→ **YOUR OBJECTIVE**
What lines of the data include the string "capabilities"? Copy them all.

→ **MATERIAL FOR THIS TASK**
-.-.-
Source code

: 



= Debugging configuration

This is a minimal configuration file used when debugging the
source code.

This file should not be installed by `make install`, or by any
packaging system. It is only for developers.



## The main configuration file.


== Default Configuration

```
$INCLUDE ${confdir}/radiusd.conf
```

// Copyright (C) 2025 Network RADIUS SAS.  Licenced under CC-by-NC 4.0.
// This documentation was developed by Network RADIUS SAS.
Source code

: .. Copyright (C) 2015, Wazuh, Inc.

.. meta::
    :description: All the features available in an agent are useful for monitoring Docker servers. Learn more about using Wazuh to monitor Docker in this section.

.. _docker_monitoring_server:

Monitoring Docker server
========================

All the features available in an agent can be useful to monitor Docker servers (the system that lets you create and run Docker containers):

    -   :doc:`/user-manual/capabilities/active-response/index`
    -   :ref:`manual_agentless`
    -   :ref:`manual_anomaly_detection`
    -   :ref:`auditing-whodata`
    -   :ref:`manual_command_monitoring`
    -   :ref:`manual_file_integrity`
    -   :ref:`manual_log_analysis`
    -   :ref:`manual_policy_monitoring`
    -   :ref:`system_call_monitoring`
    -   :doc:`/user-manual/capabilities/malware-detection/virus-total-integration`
-.-.-
→ **COMPLETED TASK**
    -   :doc:`/user-manual/capabilities/active-response/index`
    -   :doc:`/user-manual/capabilities/malware-detection/virus-total-integration`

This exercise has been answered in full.